The Space // Sonic Jungle - Brooklyn 2017 from Sonic Jungle on Vimeo.

To those too old to get it, read the mission (below), and tell me you can't reach back into your creaky memory to find moments in your youth you spent flirting and shaking ass in a big trippy place where you felt free, young and uninhibited. SONIC JUNGLE indeed. Before you dismiss it out-of-hand, as many outspoken elected officials did when a rave was announced for the old Bedford-Union Armory awhile back, why don't we wait and see what happens? With proper soundproofing and security this could be a tremendously fun place for our little ones to unwind, mate and create future beings to inhabit the earth.

The Sonic Jungle is a carefully curated Cultural Oasis, rooted in environmental and social impact, for the creative and the curious of New York City.

In early 2015, brothers Andrew and David Goldin identified a missing link in the sustainability movement: the human connection to the power of nature, especially in our increasingly urban and technology-driven world. The Goldin brothers, passionate about environmental impact and holistic living, sought to bring nature back into people's lives.
Andrew, a wellness and health professional, and David, an artist and designer, believe that reconnecting humans to nature begins with helping said humans to be their healthiest, strongest, and best selves. Through the prioritization of natural wellness, accessibility to music and art from around the globe, and exposure to eco-technology, people can collaborate, learn, and have fun while imaging a healthier planet. The Sonic Jungle is a playground where mental and physical senses are harnessed for impact. 
In the winter and spring of 2017, The Sonic Jungle will produce four Pop-Up events in a newly built 44,000 sq ft concrete canvas, located in Brooklyn's beautiful Lefferts Gardens. The event series will showcase music, art, wellness, and eco-technology as catalysts for social impact, as well as the power of nature as a healer, nourisher, stimulant, and inspirational force that sustains humanity. It will feature four floors of live performances, meditation and healing lounges, art galleries and installations, interactive technology VR experiences, an herbal apothecary, film screenings, and all-night dancing.

Oh, and get your tickets now, if you want to check out one of the big "pre-opening" parties. Honestly, I had to check three times to make sure it wasn't April 1 today. Just another kooky moment in contemporary NYC, before the fall, or the rise, of a terrible or beautiful new era.


Anonymous said...

Also had to do a few double takes here, crazy!

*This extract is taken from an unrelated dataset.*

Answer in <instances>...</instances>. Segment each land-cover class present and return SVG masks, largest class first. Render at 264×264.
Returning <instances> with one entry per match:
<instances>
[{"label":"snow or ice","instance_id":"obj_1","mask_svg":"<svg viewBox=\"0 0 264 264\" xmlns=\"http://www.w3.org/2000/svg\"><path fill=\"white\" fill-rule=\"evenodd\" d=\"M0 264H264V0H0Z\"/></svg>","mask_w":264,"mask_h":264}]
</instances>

So after digging a little out of curiosity, this appears to be a pop-up event. Meaning the space is rented out for this crazy event, but all signs point towards a one time event. Seems to me a profitable rental opportunity for owner by some events planners into the raw space as the building continues to look for a more permanent lessee.

Even as a pop-up though....not something I ever expected to happen on this corner...

Clarkson FlatBed said...

Not sure what digging you did, Anon. The pop-ups are until they build out the space. They open properly in 2018, which for those in disbelief, is next year.

Anonymous said...

Where doe it says this thing is permeant? It looks like a short term thing to me too?

Paul Galloway said...

Ugh - just focus on finishing this damn building. I'm watching giant 80 story oligarch towers go up faster than this goofy little building on Lincoln road. What have they got, like four guys working on this entire building?

Quit raving and get back to work! I want my damn sidewalk back.

diak said...

That mission statement is a real hoot. Good to have it out there in advance so that when they get ticketed as a nuisance they can say, "We're not making too much noise. We're utilizing eco-technology to prioritize natural wellness!"

Uh-huh. Just shut up and dance.

Anonymous said...

They won't bother anyone. Let the kids dance old timer!

Clarkson FlatBed said...

Ah. It's just for the four shows. They seem to be using the parking garage before it fills up!

Anonymous said...

Diak, it's true, that's hysterical. Preempt the nuisance complaints with an important mission statement.